March of War is indeed a game worth your time if you are into turn-based action games. It's a well paced game, with a interesting approach on WWII theme. Quallity wise I shall bow down and say that I can't professionaly asses it, but from a consumer stand-point:
-Well designed maps, that span various type of regions of wold, such as: tropical forest that hide within forgotten temples, dry deserts that were once home of african tribes, as only theyr houses remain as proof, cities destroyed by war, military bases, and many more.
-Resemblence to Company of Heroes's resource points, that must be captured: The game has 3 resource types: Infantry, Mechanical and Command wich are neede in various numbers and combination to bring in troops, tanks, and use Command Cards.
-Various game modes.
-Interesting approach on the faction's unit: A flying Goliath of a plane called the Flying Fortress for the UR( the 1947's USA), The African Warlods focus more on salvaged vehicles and go as far as strapping a canon on a elephant, The Shogunate bring mighty infratry units as The Immortal or the evasive Shadow Warriors, The Junta will rip your infrantry appart by use of massive tanks, drug-infused Hulks, Snipers, chemicals and dangerous wild-life, The Union comes in numbers and with the mighty power of propaganda and bullet-storms with a side of molotovs, The Alliance will always roll out only the best tanks, with huge rocket platforms, The Churchill tank and it's Croc variation and Stormtrooper infantry.
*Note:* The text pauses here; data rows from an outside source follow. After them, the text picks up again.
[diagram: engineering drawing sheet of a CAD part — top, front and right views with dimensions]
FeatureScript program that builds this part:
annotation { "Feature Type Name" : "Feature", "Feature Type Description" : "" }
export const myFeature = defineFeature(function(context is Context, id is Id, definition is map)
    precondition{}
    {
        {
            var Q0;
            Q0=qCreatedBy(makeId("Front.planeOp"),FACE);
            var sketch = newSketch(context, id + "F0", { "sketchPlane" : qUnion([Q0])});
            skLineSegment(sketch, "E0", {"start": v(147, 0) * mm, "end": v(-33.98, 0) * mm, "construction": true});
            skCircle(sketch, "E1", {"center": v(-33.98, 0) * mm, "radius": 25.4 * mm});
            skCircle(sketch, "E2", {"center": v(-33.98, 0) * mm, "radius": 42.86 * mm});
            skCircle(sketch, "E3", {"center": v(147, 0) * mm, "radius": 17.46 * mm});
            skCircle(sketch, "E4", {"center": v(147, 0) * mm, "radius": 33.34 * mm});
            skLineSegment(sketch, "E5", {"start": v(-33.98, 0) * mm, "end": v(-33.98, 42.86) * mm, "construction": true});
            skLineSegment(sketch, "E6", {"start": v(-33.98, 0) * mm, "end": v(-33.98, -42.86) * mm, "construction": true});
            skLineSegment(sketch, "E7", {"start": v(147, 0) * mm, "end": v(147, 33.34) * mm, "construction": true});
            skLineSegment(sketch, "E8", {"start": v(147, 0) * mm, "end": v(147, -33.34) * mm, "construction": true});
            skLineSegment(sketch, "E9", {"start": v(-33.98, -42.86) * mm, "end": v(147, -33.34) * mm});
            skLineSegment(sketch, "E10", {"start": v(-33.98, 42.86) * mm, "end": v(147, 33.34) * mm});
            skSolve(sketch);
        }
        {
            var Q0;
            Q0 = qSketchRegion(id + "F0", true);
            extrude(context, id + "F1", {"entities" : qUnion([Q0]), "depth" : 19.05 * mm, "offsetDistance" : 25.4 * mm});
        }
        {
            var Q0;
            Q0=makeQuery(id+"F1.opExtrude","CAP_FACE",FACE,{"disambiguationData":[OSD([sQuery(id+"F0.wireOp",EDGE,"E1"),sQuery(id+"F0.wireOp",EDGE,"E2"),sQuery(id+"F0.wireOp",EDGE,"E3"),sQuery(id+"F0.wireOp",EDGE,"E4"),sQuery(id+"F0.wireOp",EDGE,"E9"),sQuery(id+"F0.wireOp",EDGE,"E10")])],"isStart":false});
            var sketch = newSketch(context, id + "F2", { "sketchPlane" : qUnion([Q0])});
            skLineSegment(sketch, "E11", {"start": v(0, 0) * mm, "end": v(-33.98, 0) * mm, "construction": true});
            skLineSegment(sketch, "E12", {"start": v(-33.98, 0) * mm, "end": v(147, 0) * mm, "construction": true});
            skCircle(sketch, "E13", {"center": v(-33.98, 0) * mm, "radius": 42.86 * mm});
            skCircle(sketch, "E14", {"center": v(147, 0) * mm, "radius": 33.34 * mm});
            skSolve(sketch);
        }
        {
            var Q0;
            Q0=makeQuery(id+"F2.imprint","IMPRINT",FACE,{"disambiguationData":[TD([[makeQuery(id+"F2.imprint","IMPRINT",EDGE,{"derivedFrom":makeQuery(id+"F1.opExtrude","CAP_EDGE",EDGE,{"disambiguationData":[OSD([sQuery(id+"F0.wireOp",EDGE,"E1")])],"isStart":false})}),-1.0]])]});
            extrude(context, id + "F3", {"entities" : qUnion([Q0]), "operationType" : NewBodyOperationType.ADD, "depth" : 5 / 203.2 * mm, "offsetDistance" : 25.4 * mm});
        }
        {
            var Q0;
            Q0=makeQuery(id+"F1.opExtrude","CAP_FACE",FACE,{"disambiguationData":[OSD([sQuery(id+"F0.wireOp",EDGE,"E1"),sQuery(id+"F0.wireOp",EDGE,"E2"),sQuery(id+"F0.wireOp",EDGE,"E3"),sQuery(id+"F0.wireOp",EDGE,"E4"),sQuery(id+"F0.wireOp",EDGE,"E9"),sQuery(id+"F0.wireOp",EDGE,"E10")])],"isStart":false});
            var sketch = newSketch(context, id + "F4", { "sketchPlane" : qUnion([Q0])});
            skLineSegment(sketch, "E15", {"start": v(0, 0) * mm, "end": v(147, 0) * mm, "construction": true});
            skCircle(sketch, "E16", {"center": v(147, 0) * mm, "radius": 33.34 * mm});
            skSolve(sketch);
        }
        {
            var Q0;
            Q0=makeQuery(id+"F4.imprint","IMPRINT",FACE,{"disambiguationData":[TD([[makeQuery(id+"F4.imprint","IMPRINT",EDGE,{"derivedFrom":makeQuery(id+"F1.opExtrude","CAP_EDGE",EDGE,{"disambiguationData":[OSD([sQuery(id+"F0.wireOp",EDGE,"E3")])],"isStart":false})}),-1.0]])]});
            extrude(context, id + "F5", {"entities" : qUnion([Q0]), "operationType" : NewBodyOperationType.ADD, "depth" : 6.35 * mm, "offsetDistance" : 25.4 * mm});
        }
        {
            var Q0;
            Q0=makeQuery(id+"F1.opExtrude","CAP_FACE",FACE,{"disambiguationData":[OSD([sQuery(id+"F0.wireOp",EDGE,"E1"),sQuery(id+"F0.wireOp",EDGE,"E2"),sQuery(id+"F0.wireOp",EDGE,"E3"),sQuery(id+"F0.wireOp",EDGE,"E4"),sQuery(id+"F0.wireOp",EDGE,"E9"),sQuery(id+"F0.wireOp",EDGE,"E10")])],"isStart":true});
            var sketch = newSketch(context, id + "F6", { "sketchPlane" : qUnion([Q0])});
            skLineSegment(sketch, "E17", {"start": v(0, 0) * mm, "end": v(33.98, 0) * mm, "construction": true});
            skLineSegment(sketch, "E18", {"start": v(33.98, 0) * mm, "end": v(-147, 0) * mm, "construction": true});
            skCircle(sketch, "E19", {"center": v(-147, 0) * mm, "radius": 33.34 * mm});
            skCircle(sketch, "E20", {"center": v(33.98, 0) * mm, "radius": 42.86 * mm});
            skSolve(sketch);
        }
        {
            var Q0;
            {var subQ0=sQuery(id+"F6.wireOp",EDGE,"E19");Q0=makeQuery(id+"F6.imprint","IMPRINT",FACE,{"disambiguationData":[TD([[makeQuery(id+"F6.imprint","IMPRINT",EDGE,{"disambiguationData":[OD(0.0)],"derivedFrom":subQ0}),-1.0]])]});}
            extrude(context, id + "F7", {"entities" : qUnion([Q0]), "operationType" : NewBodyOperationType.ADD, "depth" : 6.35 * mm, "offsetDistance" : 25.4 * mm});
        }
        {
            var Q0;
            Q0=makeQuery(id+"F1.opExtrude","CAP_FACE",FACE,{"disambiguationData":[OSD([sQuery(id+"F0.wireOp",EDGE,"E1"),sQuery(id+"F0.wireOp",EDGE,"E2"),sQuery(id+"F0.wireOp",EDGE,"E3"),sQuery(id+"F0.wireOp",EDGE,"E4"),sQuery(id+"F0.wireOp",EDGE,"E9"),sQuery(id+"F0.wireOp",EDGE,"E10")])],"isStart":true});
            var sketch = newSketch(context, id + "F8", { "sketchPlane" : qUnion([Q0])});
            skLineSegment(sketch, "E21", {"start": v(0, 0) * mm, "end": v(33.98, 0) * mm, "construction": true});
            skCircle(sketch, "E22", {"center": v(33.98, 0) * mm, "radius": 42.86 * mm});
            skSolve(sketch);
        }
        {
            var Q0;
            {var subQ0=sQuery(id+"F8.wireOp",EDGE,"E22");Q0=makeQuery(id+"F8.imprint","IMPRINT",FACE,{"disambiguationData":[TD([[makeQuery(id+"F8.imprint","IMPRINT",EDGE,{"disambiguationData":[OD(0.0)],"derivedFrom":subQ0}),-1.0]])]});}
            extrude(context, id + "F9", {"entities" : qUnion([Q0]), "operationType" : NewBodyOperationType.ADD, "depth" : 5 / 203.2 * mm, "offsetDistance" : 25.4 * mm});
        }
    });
- One-time use Command cards: Call in a Zero Strike( Japan's Zero Planes), a fear inducing rocket, sneaky insurgents, an air strafe and many more with the power of Commands Cards.
-The game presents itself with 6 factions: The United Republic, The Latina Junta, The European Alliance, The Soviet Union, The Shogunate Empire and The African Warlords, each fighting for peace or world domination.
-Full community driven political experience: All 6 factions has a faction leader and a group formed from the top 10 players, in the current faction, called the High Command. Faction leaders are voted by the memebers of the faction and they will solve any political disputes or even peace/war to your nation. The High Command will vote and assign for it's faction the current war zone. So in this game it is important to be aware of what your faction whats to do, and how the other faction-leaders see your faction.
Now as in any game, every great addition comes with it's pair of bad, so as Cons:
-Maps can be repetitive, annoying to play on or somewhat imbalanced for play of any type as it may bring a strategic advantage for the other combatant. There is no option of map selection pre-game, they are randomly chosen from the pool. You can end up picking a war Siberia's tundra but the map may place you in the african desert, but that's just a thing regardin immersion and logical map picking.
-Variation of units brings variation of builds and may lead to over powered combinations. There is a constant feel in the first phew playthroughs that the other faction is op or has un infair advantage over you, but as soon as you get the feel of the game it becomes clear that tactics and good deployment in the early game wins the battle.
-A player with enough in game currency or paid-currency(we will get there shortly) that has enough Command Points can bring a lot of hurt on his enemy. This is not much of a con as the counter-benefit for doing so it losing a lot of money for just one won round, so it becomes more of a: Is it worth all that money to win just this game?
-Faction may be over or under populated. They all have great approches and pro's and con's but striking a balance between the faction's player population wich may lead to a faction getting stomped and forced to fight for it's life although there is no such thing as faction wipe(the will always be rebels for a cause, as the australian soviet rebelion)
-Being a strong community game, High Command members may leave the game for too long and lead to rogue votes, Faction Leaders may go rogue, and wage war to the detriment of it's faction, but they can be changed after two weeks. We are in the end talkin about playin with other people and chosing them to lead us to war.
-This is not a con but is worthy of mentioning. The game has 2 currencies:
-A in game currency that you get by playing battles
-A paid currency, wich is self-explanatory
Now the in game currency will buy you anything related to army composition, daily army bundles while the paid one has these capabilities to wich we add: cosmetics for your portrait, and some paid currency only army bundles. It's not Pay To Win but it's still very close to it.
As a matter of devs, they seem to keep an eye on how the factions play, if the maps are ok, and if the units are not over-powered. There are MECHs(admins) for every faction and there is a constant MECH in the world chat ready to help any player.
So to wrap it all up: March of War is a good turn based WWI strategy game, with a nice approach on the theme with it's factions although some factions may feel weak due to low number of players, it has a great map design but you can't chose wich one to play on and some may be poorly made in terms of balance but they will be resolved, a lot of units to choose from, a rich and fun political component that may even be the sole reason to play the game, but we are talking about letting others rule us and they might not be the best suited in the end. I highly advise giving it a try, see it for yourself and in the end you got nothing to lose. It's a free game!